Volume 2 branches out into a variety of styles—Mossi, Bissa, Bwaba, Fulani and Samo music—with passionate singing and chanting with insistent, jittery koundé (lute) playing. The volume’s final track hammers out a riff in a duet using a koundé and a lolongo, which is a mouth harp that is the size of an archery bow; with tiny note variations and rhythmic phasing, a simple three-note pattern is transformed into an astoundingly effective slice of minimalism.
Selections on Volume 3 represent the Dioula and also Donso hunters—an animist sect—who use their brisk music to help power-up and provide protection, featuring the Donso ngoni (“hunter’s harp”), a stringed instrument made from a large gourd. Fassobolomba’s stirring “Bougnabagnale” uses call-and-response vocals and whips up a fervor with a burst of acceleration at the end.
This is a remarkable collection and a deep dive, covering a number of styles, song forms and instruments; its unifying threads include an earthy minimalism, a tireless improvisational spirit and the ability to put the listener into a spellbound state through a hypnotic momentum.
Ginger Root
Spotlight People
(Clew)
Huntington Beach, California-based multi-instrumentalist Cameron Lew’s first solo album from 2015, welp., is full of joyously homemade, glowing power-pop that was, in the artist’s words, “influenced heavily on whatever band he was into at that time.”
With that in mind, Lew’s new album Spotlight People, released under the moniker Ginger Root, seems to be under the heavy influence of Stevie Wonder, with a general ‘70s soul-pop vibe with light funk and soft rock elements—perhaps like a less flamboyant yet equally festive low-rent Earth, Wind and Fire crossed with Steely Dan bits.
This writer also offers the theory that Spotlight People was influenced heavily by whatever keyboard Lew was into at that time. And that keyboard happens to be a Nord Electro 2, which specializes in mimicking classic electric pianos and organs, such as the distinctive Hammond B3, down to simulating its tonewheels and rotary speaker.
Lew immerses himself gleefully in its sounds, perhaps with a kid-in-a-candy-store pleasure; gentle readers, think back to when you first encountered, say, a 100-instrument Casio keyboard and found delight in going through each sound, one-by-one.
Take for example “Belleza” which (if this writer’s ears don’t deceive him) unabashedly throws down some funky clavinet notes, bringing to mind Stevie Wonder’s “Superstition,” within the easygoing, electric piano-driven song that brings to mind the spirit of the breezy pop band True Love Always.

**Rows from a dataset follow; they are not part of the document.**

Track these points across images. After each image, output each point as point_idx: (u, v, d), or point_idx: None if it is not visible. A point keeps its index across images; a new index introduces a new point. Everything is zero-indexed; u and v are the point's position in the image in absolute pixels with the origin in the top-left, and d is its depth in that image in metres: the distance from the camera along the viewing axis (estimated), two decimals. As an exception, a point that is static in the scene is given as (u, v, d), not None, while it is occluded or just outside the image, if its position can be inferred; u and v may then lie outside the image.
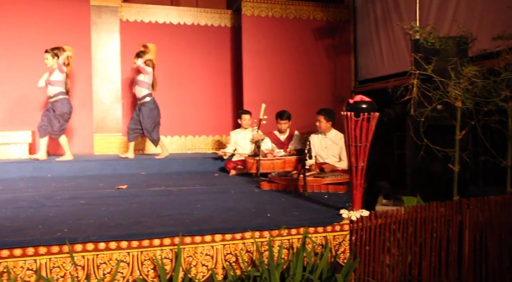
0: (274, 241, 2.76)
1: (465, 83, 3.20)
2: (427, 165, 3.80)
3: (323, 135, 4.93)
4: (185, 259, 2.64)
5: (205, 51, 7.43)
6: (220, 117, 7.51)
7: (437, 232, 3.01)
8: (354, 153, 2.93)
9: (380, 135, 4.06)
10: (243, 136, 5.77)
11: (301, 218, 2.97)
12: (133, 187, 4.45)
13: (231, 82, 7.60)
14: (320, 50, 7.43)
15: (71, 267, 2.48)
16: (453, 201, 3.09)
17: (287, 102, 6.73)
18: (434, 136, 3.59)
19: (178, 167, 5.90)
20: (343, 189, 3.98)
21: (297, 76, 7.25)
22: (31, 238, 2.47)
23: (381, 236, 2.91)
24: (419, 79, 3.46)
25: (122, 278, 2.55)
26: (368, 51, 7.12)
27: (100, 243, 2.51)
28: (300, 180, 3.95)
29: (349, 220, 2.91)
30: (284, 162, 4.86)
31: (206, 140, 7.42)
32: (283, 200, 3.65)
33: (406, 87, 3.58)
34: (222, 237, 2.70)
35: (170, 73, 7.25)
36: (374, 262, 2.89)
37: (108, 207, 3.40)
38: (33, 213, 3.18)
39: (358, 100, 2.95)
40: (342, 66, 7.51)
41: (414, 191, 3.70)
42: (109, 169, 5.66)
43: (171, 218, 2.99)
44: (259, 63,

Lew employs a number of guest vocalists and collaborators on Spotlight People, which is a good idea, especially with the lovely singing from Emily Iverson on “Belleza” and Kira Magoon on “Emulous.” The arrangements are full but not indulgent—that is, not big just for the sake of being big—with each instrument’s sound shaped with care and purpose, from the gliding bass lines to the swift-yet-gentle guitar chord swipes.
It’s blatantly nostalgic with a worship of classic keyboards, and if that doesn’t bother you, the easy-to-like charm of Spotlight People is a worthwhile escapist diversion, lovingly crafted.